Written task —
Set down all of the records below exactly, please, omitting the images.

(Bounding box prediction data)
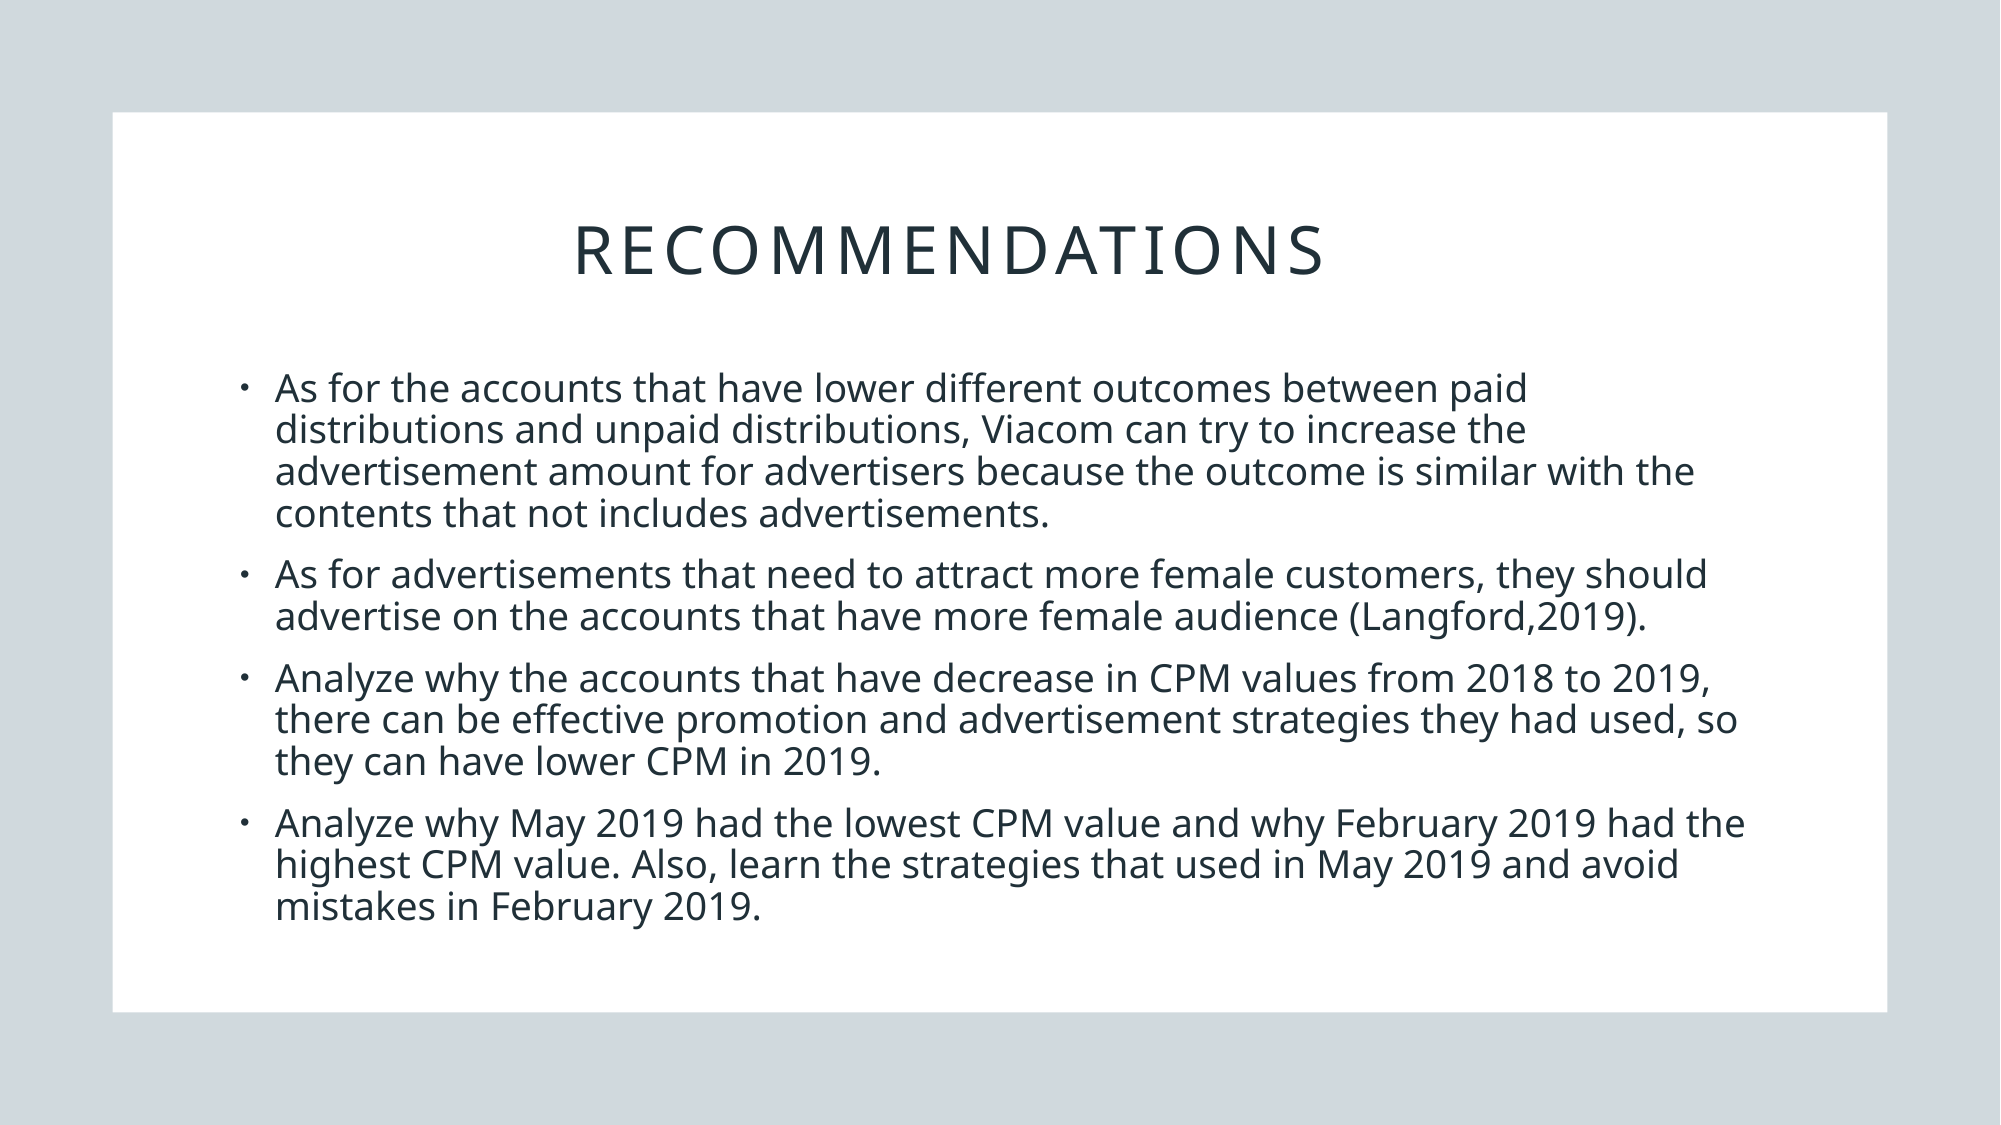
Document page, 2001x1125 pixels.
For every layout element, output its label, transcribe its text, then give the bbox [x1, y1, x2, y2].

text_box [0, 0, 2000, 1125]
list As for the accounts that have lower different outcomes between paid distributions and unpaid distributions, Viacom can try to increase the advertisement amount for advertisers because the outcome is similar with the contents that not includes advertisements. As for advertisements that need to attract more female customers, they should advertise on the accounts that have more female audience (Langford,2019). Analyze why the accounts that have decrease in CPM values from 2018 to 2019, there can be effective promotion and advertisement strategies they had used, so they can have lower CPM in 2019. Analyze why May 2019 had the lowest CPM value and why February 2019 had the highest CPM value. Also, learn the strategies that used in May 2019 and avoid mistakes in February 2019. [225, 361, 1782, 948]
title Recommendations [170, 133, 1727, 297]
text_box [111, 111, 1888, 1013]
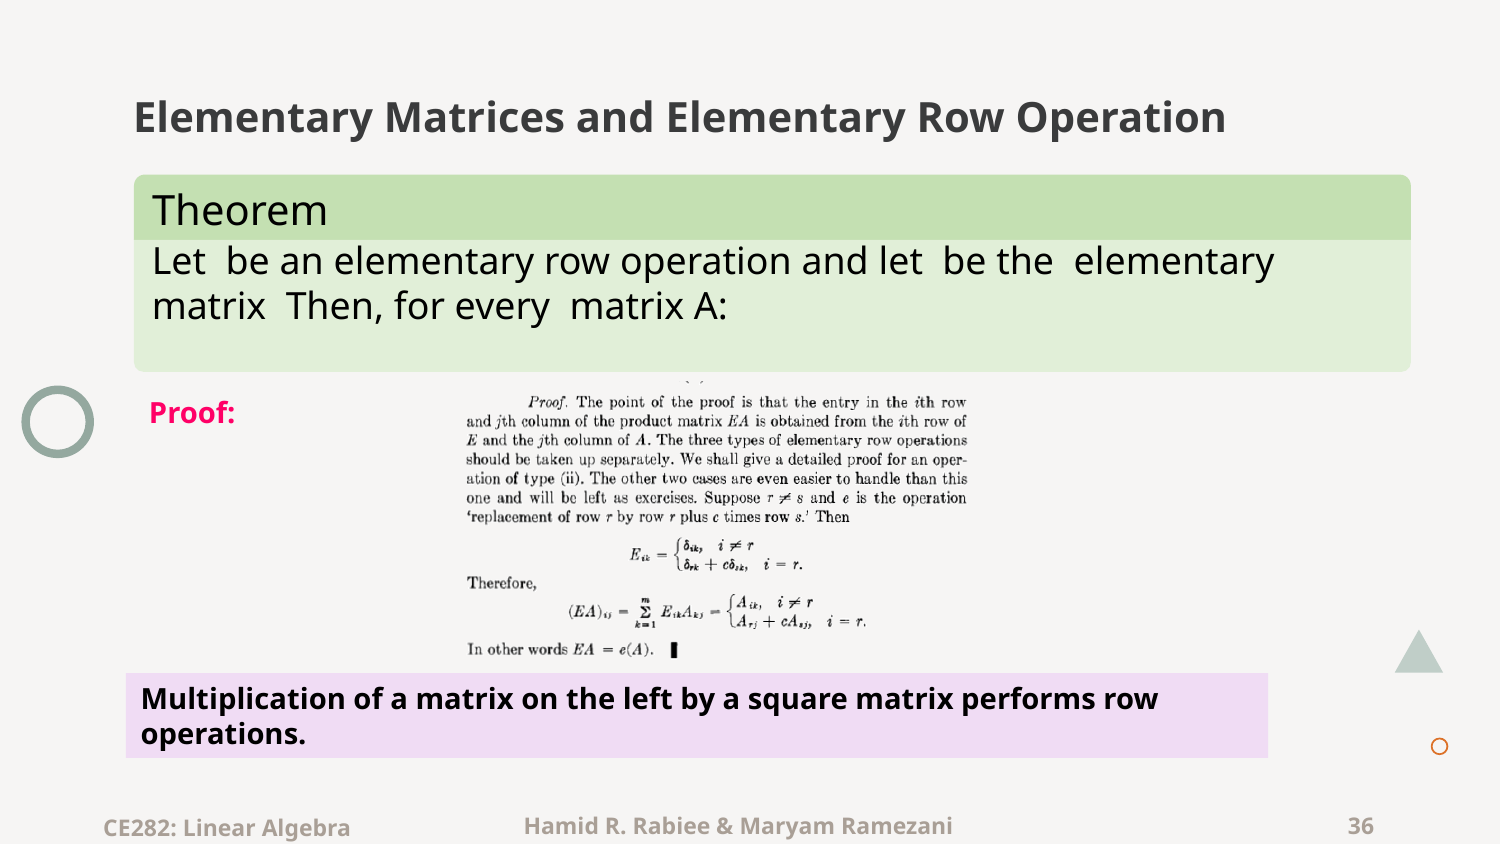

Exercise solution —
Document page, 2001x1125 pixels.
For every layout element, output its label, transcribe its text, then give the bbox [x1, y1, x2, y2].

text_box [0, 0, 2000, 1125]
list As for the accounts that have lower different outcomes between paid distributions and unpaid distributions, Viacom can try to increase the advertisement amount for advertisers because the outcome is similar with the contents that not includes advertisements. As for advertisements that need to attract more female customers, they should advertise on the accounts that have more female audience (Langford,2019). Analyze why the accounts that have decrease in CPM values from 2018 to 2019, there can be effective promotion and advertisement strategies they had used, so they can have lower CPM in 2019. Analyze why May 2019 had the lowest CPM value and why February 2019 had the highest CPM value. Also, learn the strategies that used in May 2019 and avoid mistakes in February 2019. [225, 361, 1782, 948]
title Recommendations [170, 133, 1727, 297]
text_box [111, 111, 1888, 1013]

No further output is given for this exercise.